# Task prompt
Make an exact copy of the entries that come next.

# Data listing
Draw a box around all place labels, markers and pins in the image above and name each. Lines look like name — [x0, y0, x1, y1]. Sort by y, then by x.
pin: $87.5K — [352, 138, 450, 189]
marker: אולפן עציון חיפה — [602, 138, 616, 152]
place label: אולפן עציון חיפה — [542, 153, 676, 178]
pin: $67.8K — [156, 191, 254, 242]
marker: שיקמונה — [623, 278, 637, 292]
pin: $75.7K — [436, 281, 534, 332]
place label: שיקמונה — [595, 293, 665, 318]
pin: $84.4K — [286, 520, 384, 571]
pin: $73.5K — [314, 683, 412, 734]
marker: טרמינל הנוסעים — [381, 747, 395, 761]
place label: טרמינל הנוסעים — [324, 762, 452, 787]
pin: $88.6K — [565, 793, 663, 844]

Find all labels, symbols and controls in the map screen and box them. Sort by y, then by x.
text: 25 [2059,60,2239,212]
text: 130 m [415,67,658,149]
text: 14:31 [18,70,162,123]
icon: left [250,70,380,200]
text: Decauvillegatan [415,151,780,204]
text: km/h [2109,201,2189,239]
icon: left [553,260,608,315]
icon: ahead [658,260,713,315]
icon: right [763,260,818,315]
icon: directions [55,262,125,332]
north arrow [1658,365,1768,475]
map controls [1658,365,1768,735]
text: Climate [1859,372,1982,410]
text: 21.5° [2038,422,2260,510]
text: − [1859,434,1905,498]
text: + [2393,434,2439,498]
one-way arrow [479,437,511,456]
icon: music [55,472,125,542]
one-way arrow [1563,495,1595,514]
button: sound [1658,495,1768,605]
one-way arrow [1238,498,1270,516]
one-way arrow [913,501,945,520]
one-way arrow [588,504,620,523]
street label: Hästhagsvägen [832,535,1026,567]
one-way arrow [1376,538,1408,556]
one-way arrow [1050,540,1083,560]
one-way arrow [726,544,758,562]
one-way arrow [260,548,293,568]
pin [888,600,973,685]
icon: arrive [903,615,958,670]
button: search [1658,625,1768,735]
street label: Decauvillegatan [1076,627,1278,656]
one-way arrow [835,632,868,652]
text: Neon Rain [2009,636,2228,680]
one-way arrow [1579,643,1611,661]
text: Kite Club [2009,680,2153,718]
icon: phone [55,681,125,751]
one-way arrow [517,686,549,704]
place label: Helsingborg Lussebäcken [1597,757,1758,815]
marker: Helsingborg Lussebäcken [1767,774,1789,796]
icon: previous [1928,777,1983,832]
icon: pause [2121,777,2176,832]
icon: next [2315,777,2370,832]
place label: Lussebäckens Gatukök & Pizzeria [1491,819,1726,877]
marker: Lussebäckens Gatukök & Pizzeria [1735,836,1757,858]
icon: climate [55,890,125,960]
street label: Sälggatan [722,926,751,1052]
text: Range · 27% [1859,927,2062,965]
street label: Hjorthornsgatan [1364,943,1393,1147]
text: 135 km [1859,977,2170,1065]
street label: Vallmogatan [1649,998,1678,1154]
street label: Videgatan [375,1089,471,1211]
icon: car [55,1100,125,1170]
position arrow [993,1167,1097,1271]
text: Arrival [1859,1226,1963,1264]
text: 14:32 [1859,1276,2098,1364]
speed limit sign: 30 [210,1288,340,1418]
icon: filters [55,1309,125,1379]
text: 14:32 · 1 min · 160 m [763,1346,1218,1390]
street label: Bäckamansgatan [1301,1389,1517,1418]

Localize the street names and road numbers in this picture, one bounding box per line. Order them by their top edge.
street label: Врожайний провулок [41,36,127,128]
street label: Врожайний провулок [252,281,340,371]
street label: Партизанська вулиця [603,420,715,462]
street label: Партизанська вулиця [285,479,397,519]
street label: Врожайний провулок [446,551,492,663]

# Task output
Draw a box around all place labels, markers and pins in the image above and name each. Lines look like name — [x0, y0, x1, y1]. Sort by y, then by x.
pin: $87.5K — [352, 138, 450, 189]
marker: אולפן עציון חיפה — [602, 138, 616, 152]
place label: אולפן עציון חיפה — [542, 153, 676, 178]
pin: $67.8K — [156, 191, 254, 242]
marker: שיקמונה — [623, 278, 637, 292]
pin: $75.7K — [436, 281, 534, 332]
place label: שיקמונה — [595, 293, 665, 318]
pin: $84.4K — [286, 520, 384, 571]
pin: $73.5K — [314, 683, 412, 734]
marker: טרמינל הנוסעים — [381, 747, 395, 761]
place label: טרמינל הנוסעים — [324, 762, 452, 787]
pin: $88.6K — [565, 793, 663, 844]

Find all labels, symbols and controls in the map screen and box them. Sort by y, then by x.
text: 25 [2059,60,2239,212]
text: 130 m [415,67,658,149]
text: 14:31 [18,70,162,123]
icon: left [250,70,380,200]
text: Decauvillegatan [415,151,780,204]
text: km/h [2109,201,2189,239]
icon: left [553,260,608,315]
icon: ahead [658,260,713,315]
icon: right [763,260,818,315]
icon: directions [55,262,125,332]
north arrow [1658,365,1768,475]
map controls [1658,365,1768,735]
text: Climate [1859,372,1982,410]
text: 21.5° [2038,422,2260,510]
text: − [1859,434,1905,498]
text: + [2393,434,2439,498]
one-way arrow [479,437,511,456]
icon: music [55,472,125,542]
one-way arrow [1563,495,1595,514]
button: sound [1658,495,1768,605]
one-way arrow [1238,498,1270,516]
one-way arrow [913,501,945,520]
one-way arrow [588,504,620,523]
street label: Hästhagsvägen [832,535,1026,567]
one-way arrow [1376,538,1408,556]
one-way arrow [1050,540,1083,560]
one-way arrow [726,544,758,562]
one-way arrow [260,548,293,568]
pin [888,600,973,685]
icon: arrive [903,615,958,670]
button: search [1658,625,1768,735]
street label: Decauvillegatan [1076,627,1278,656]
one-way arrow [835,632,868,652]
text: Neon Rain [2009,636,2228,680]
one-way arrow [1579,643,1611,661]
text: Kite Club [2009,680,2153,718]
icon: phone [55,681,125,751]
one-way arrow [517,686,549,704]
place label: Helsingborg Lussebäcken [1597,757,1758,815]
marker: Helsingborg Lussebäcken [1767,774,1789,796]
icon: previous [1928,777,1983,832]
icon: pause [2121,777,2176,832]
icon: next [2315,777,2370,832]
place label: Lussebäckens Gatukök & Pizzeria [1491,819,1726,877]
marker: Lussebäckens Gatukök & Pizzeria [1735,836,1757,858]
icon: climate [55,890,125,960]
street label: Sälggatan [722,926,751,1052]
text: Range · 27% [1859,927,2062,965]
street label: Hjorthornsgatan [1364,943,1393,1147]
text: 135 km [1859,977,2170,1065]
street label: Vallmogatan [1649,998,1678,1154]
street label: Videgatan [375,1089,471,1211]
icon: car [55,1100,125,1170]
position arrow [993,1167,1097,1271]
text: Arrival [1859,1226,1963,1264]
text: 14:32 [1859,1276,2098,1364]
speed limit sign: 30 [210,1288,340,1418]
icon: filters [55,1309,125,1379]
text: 14:32 · 1 min · 160 m [763,1346,1218,1390]
street label: Bäckamansgatan [1301,1389,1517,1418]

Localize the street names and road numbers in this picture, one bounding box per line. Order them by their top edge.
street label: Врожайний провулок [41,36,127,128]
street label: Врожайний провулок [252,281,340,371]
street label: Партизанська вулиця [603,420,715,462]
street label: Партизанська вулиця [285,479,397,519]
street label: Врожайний провулок [446,551,492,663]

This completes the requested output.